## WORK INSTRUCTIONS
Please retype all of the following items word for word, keeping every line in its original order.

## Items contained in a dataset

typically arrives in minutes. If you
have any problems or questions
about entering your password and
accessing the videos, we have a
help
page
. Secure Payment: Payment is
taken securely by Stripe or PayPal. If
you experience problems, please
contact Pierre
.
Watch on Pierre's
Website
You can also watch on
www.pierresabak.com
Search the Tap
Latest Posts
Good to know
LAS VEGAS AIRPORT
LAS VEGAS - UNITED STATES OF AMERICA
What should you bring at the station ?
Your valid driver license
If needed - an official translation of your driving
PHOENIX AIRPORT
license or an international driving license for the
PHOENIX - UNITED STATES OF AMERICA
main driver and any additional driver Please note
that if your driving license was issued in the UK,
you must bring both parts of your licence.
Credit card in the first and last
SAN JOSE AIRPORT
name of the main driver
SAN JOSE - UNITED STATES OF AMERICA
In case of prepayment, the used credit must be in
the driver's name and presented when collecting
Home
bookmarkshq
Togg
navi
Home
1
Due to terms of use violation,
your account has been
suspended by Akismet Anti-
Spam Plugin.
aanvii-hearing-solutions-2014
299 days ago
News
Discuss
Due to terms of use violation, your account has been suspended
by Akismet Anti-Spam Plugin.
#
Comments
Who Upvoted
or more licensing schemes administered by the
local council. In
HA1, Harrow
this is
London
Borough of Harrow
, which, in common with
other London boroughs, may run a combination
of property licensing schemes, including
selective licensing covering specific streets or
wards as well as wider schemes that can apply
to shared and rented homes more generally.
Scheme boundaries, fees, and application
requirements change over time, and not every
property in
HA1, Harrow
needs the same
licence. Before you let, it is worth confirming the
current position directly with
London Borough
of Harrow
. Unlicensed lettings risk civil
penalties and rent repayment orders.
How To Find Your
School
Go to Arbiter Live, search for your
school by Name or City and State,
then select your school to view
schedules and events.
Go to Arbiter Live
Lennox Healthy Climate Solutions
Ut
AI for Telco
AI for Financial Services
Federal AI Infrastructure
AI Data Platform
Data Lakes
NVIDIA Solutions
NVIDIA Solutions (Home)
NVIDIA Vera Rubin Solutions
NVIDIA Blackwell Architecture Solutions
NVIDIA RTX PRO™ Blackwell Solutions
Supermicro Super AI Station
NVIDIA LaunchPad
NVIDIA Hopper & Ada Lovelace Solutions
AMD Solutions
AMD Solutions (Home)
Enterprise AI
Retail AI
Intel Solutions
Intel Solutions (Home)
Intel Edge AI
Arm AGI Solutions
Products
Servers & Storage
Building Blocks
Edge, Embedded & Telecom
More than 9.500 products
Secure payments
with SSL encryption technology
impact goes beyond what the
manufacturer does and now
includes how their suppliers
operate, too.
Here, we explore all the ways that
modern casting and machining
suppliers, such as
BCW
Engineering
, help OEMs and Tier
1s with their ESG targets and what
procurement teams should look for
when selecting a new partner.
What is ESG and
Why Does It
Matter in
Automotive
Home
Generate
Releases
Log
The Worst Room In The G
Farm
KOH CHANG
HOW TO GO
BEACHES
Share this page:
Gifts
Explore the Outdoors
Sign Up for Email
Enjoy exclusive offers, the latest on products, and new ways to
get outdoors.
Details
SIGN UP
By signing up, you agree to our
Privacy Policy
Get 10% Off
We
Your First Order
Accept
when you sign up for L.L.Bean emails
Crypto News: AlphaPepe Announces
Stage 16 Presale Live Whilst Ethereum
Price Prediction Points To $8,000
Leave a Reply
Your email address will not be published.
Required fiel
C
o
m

## ANSWER AREA
typically arrives in minutes. If you
have any problems or questions
about entering your password and
accessing the videos, we have a
help
page
. Secure Payment: Payment is
taken securely by Stripe or PayPal. If
you experience problems, please
contact Pierre
.
Watch on Pierre's
Website
You can also watch on
www.pierresabak.com
Search the Tap
Latest Posts
Good to know
LAS VEGAS AIRPORT
LAS VEGAS - UNITED STATES OF AMERICA
What should you bring at the station ?
Your valid driver license
If needed - an official translation of your driving
PHOENIX AIRPORT
license or an international driving license for the
PHOENIX - UNITED STATES OF AMERICA
main driver and any additional driver Please note
that if your driving license was issued in the UK,
you must bring both parts of your licence.
Credit card in the first and last
SAN JOSE AIRPORT
name of the main driver
SAN JOSE - UNITED STATES OF AMERICA
In case of prepayment, the used credit must be in
the driver's name and presented when collecting
Home
bookmarkshq
Togg
navi
Home
1
Due to terms of use violation,
your account has been
suspended by Akismet Anti-
Spam Plugin.
aanvii-hearing-solutions-2014
299 days ago
News
Discuss
Due to terms of use violation, your account has been suspended
by Akismet Anti-Spam Plugin.
#
Comments
Who Upvoted
or more licensing schemes administered by the
local council. In
HA1, Harrow
this is
London
Borough of Harrow
, which, in common with
other London boroughs, may run a combination
of property licensing schemes, including
selective licensing covering specific streets or
wards as well as wider schemes that can apply
to shared and rented homes more generally.
Scheme boundaries, fees, and application
requirements change over time, and not every
property in
HA1, Harrow
needs the same
licence. Before you let, it is worth confirming the
current position directly with
London Borough
of Harrow
. Unlicensed lettings risk civil
penalties and rent repayment orders.
How To Find Your
School
Go to Arbiter Live, search for your
school by Name or City and State,
then select your school to view
schedules and events.
Go to Arbiter Live
Lennox Healthy Climate Solutions
Ut
AI for Telco
AI for Financial Services
Federal AI Infrastructure
AI Data Platform
Data Lakes
NVIDIA Solutions
NVIDIA Solutions (Home)
NVIDIA Vera Rubin Solutions
NVIDIA Blackwell Architecture Solutions
NVIDIA RTX PRO™ Blackwell Solutions
Supermicro Super AI Station
NVIDIA LaunchPad
NVIDIA Hopper & Ada Lovelace Solutions
AMD Solutions
AMD Solutions (Home)
Enterprise AI
Retail AI
Intel Solutions
Intel Solutions (Home)
Intel Edge AI
Arm AGI Solutions
Products
Servers & Storage
Building Blocks
Edge, Embedded & Telecom
More than 9.500 products
Secure payments
with SSL encryption technology
impact goes beyond what the
manufacturer does and now
includes how their suppliers
operate, too.
Here, we explore all the ways that
modern casting and machining
suppliers, such as
BCW
Engineering
, help OEMs and Tier
1s with their ESG targets and what
procurement teams should look for
when selecting a new partner.
What is ESG and
Why Does It
Matter in
Automotive
Home
Generate
Releases
Log
The Worst Room In The G
Farm
KOH CHANG
HOW TO GO
BEACHES
Share this page:
Gifts
Explore the Outdoors
Sign Up for Email
Enjoy exclusive offers, the latest on products, and new ways to
get outdoors.
Details
SIGN UP
By signing up, you agree to our
Privacy Policy
Get 10% Off
We
Your First Order
Accept
when you sign up for L.L.Bean emails
Crypto News: AlphaPepe Announces
Stage 16 Presale Live Whilst Ethereum
Price Prediction Points To $8,000
Leave a Reply
Your email address will not be published.
Required fiel
C
o
m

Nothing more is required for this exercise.